Certainly, the association is not at liberty to adopt arbitrary or capricious rules bearing no relationship to the health, happiness and enjoyment of life of the various unit owners. On the contrary, we believe the test is reasonableness. If a rule is reasonable the association can adopt it; if not, it cannot. It is not necessary that conduct be so offensive as to constitute a nuisance in order to justify regulation thereof. Of course, this means that each case must be considered upon the peculiar facts and circumstances thereto appertaining." At 181-182.

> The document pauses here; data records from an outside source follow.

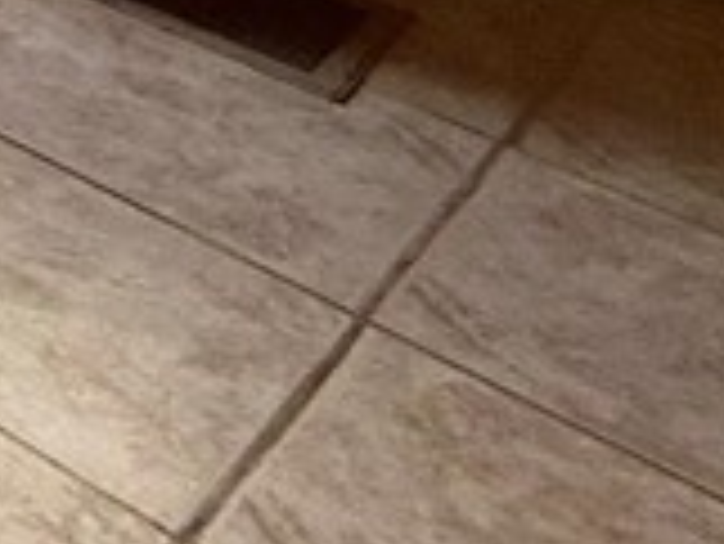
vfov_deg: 11.8
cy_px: -926
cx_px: -1475
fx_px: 1863
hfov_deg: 11.4
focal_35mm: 89
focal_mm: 2.22
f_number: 2.2
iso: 64
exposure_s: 1/110
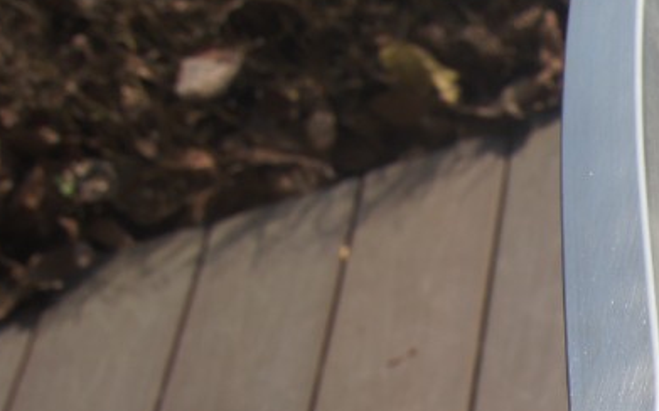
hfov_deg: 14.0
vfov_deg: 10.0
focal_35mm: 125
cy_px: 686
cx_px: 1323
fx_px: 2244
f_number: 8
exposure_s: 1/320
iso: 100
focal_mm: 20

In the instant case appellee admits knowledge of the restriction at the time she purchased her condominium unit. Her sole argument is the invalidity of the restriction. This case is unlike Winston Towers 200 Association, Inc. v. Saverio, 360 So.2d 470 (Fla. 3d DCA 1978) where a condominium association amended its by-laws to give retroactive effect to a similar restriction. Here, each of the owners purchased his unit knowing of, and accepting, the restriction imposed and in consideration of each other accepting the same restriction. The ultimate effect of this restriction will be a community living arrangement wherein no one will be permitted to keep or harbor a dog in his individual unit. We feel that such a restriction is not only reasonable but *631 contractually sound in light of the circumstances in this case. As stated in Pepe v. Whispering Sands Condominium Ass'n., 351 So.2d 755, 757 (Fla. 2d DCA 1977):

"A declaration of a condominium is more than a mere contract spelling out mutual rights and obligations of the parties thereto — it assumes some of the attributes of a covenant running with the land, circumscribing the extent and limits of the enjoyment and use of real property... ."

Several New York cases have held that a cooperative association can prohibit the keeping and harboring of dogs as a matter of law. See, Knolls Cooperative Section No. II, Inc. v. Cashman, 14 N.Y.2d 579, 248 N.Y.S.2d 875, 198 N.E.2d 255 (1964), aff'g. App.Div., 243 N.Y.S.2d 182; Hilltop Village Cooperative # 4 Inc. v. Goldstein, 43 Misc.2d 657, 252 N.Y.S.2d 7 (1964); Luna Park Housing Corp. v. Besser, 38 A.D.2d 713, 329 N.Y.S.2d 332 (1972); Kingsview Homes, Inc. v. Jarvis, 48 A.D.2d 881, 369 N.Y.S.2d 201 (1975). We adopt the view that a restriction against the replacement of dogs is reasonably consistent with principles that promote the health, happiness and peace of mind of unit owners living in close proximity.

Accordingly, the judgment appealed from is reversed and remanded with instructions to enter judgment for the appellant, condominium association.

REVERSED and REMANDED.

BERANEK, J., and FARRINGTON, OTIS, Associate Judge, concur.